When the service was over, a woman I had known for many years said to me with a concerned look and pity, “I will pray for you.”  A torrent of responses flooded my mind and I must have looked dumb-founded, since I was.  I wanted to say, “But we’re doing better!  Wasn’t that clear?”  or “Certainly, you have had dark days in your marriage.”   In a stroke of grace, I found myself saying, “Thank you.” The truth is our marriage will always need prayer. I will be forever grateful our rocky beginning made that clear.  Thankfully, about four couples thanked us for telling their story as well.  Another wondered if she could show it to her husband because they were considering divorce.  I went from feeling alone and regretful to feeling embraced and humbled that God could use our story in some small way to encourage another.

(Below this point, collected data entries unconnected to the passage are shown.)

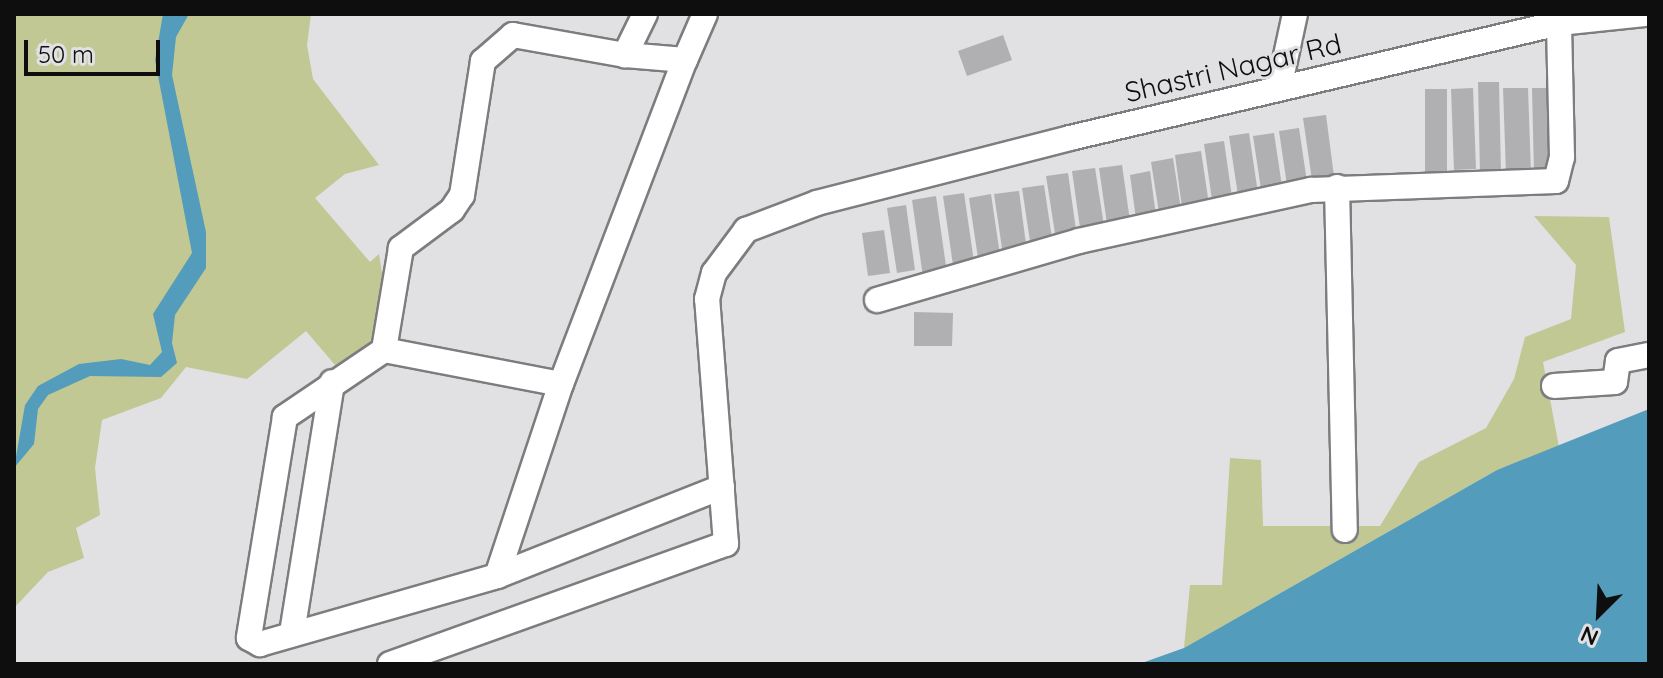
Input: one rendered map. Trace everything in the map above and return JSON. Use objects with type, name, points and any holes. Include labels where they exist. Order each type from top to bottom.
[{"type":"street","points":[[625,55],[645,14]]},
{"type":"street","points":[[497,576],[561,384],[705,14]]},
{"type":"street","points":[[1279,88],[1295,14]]},
{"type":"street","name":"Shastri Nagar Rd","points":[[390,664],[726,544],[707,299],[714,273],[746,230],[817,203],[1070,138],[1559,23],[1645,14]]},
{"type":"street","points":[[877,300],[1079,241],[1337,187],[1559,179],[1559,23]]},
{"type":"street","points":[[384,350],[401,248],[452,210],[462,195],[477,86],[495,45],[513,35],[625,55],[685,60]]},
{"type":"street","points":[[1337,187],[1345,530]]},
{"type":"street","points":[[561,384],[384,350],[332,382],[285,417],[247,630],[260,644],[497,576],[722,487]]},
{"type":"street","points":[[1554,386],[1615,382],[1618,361],[1649,355]]},
{"type":"street","points":[[292,633],[332,382]]},
{"type":"green space","points":[[14,14],[311,14],[307,45],[313,79],[379,165],[345,174],[315,198],[370,262],[379,254],[385,293],[375,341],[335,365],[306,331],[247,379],[186,367],[161,398],[102,420],[95,468],[100,515],[76,528],[84,558],[48,572],[14,608]]},
{"type":"green space","points":[[1534,216],[1609,217],[1625,332],[1543,362],[1559,447],[1497,470],[1184,648],[1190,585],[1222,585],[1230,458],[1261,460],[1263,526],[1380,526],[1419,462],[1486,428],[1514,379],[1525,337],[1571,319],[1576,265]]},
{"type":"water","points":[[163,14],[189,14],[176,37],[172,75],[206,232],[206,268],[175,315],[172,343],[177,363],[161,377],[90,376],[48,395],[38,409],[34,444],[14,468],[25,405],[38,386],[79,364],[121,359],[150,365],[162,352],[153,314],[192,253],[155,60]]},
{"type":"water","points":[[1649,409],[1649,664],[1139,664],[1184,648],[1497,470]]},
{"type":"building","points":[[1003,35],[1012,60],[967,76],[958,51]]},
{"type":"building","points":[[1478,82],[1499,82],[1501,173],[1480,173]]},
{"type":"building","points":[[1473,88],[1476,169],[1454,170],[1451,89]]},
{"type":"building","points":[[1503,88],[1528,88],[1531,173],[1506,174]]},
{"type":"building","points":[[1532,88],[1556,88],[1558,175],[1534,175]]},
{"type":"building","points":[[1425,89],[1447,89],[1447,173],[1425,173]]},
{"type":"building","points":[[1326,115],[1335,184],[1313,187],[1303,118]]},
{"type":"building","points":[[1299,128],[1308,189],[1288,192],[1279,131]]},
{"type":"building","points":[[1249,133],[1259,200],[1239,202],[1229,136]]},
{"type":"building","points":[[1274,133],[1283,193],[1262,196],[1253,136]]},
{"type":"building","points":[[1224,141],[1233,204],[1213,207],[1204,144]]},
{"type":"building","points":[[1201,151],[1210,211],[1183,215],[1175,155]]},
{"type":"building","points":[[1173,158],[1182,216],[1160,219],[1151,162]]},
{"type":"building","points":[[1122,165],[1131,228],[1108,231],[1099,168]]},
{"type":"building","points":[[1095,168],[1105,232],[1081,235],[1072,171]]},
{"type":"building","points":[[1150,171],[1157,223],[1137,226],[1130,175]]},
{"type":"building","points":[[1068,173],[1077,237],[1056,240],[1046,176]]},
{"type":"building","points":[[1044,185],[1053,245],[1031,248],[1022,188]]},
{"type":"building","points":[[1019,191],[1027,252],[1003,255],[994,194]]},
{"type":"building","points":[[964,193],[974,262],[953,265],[943,196]]},
{"type":"building","points":[[991,194],[1000,255],[978,258],[969,198]]},
{"type":"building","points":[[936,196],[947,273],[923,277],[912,200]]},
{"type":"building","points":[[906,205],[915,270],[897,273],[887,208]]},
{"type":"building","points":[[884,230],[890,273],[868,276],[862,233]]},
{"type":"building","points":[[914,312],[953,313],[952,346],[914,346]]}]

Why did I feel such a disconnect from that first, well-meaning friend followed by the hope of meaningful connection with others?  I can't be sure what was going on inside her but I do know, there is a thirst in my soul for something that is beyond me.  There is a longing for relationship and purpose that leaves me vulnerable when I am willing to see it clearly.  As image-bearers we share this longing in common with others and it is what builds a bridge of connection.  Yet, sometimes I forget myself and my pride leads me to believe I have it figured out and I’ve got what it takes in and of myself.  From this misguided vantage point, I have no other view than one of looking down from a higher, more distant place onto those who actually know what is true-- that they don't.  The truth is neither does anyone else, really.

This week, my thoughtful, struggling friend was facing the same choices I have faced and face daily.  I can take a deep, discouraged sigh and look to numb or deny my God-given, deeply, relational orientation or live with a courageous integrity that admits there must be more. There is more.  We were created to live beyond loneliness and into relationship with God and others.  And there are others who are fellow strugglers, those who get it that we were meant for meaningful community.  We need each other. 

Do you wonder if there is more?  Join me in asking, what is the condition of my heart/soul?  From that place, can I see into, inquire and care about the state of my friends?  Am I willing to struggle with living in a sometimes painful, always imperfect world or am I intent on staying busy, smoothing it over and/or explaining it away?  These are the questions that breathe life into our search, our relationships and into our existence.  They will lead to deeper waters.  You may feel in over your head and at a loss to find land.  If so, you are in touch with your humanity and the greater question of where to find this life you seek?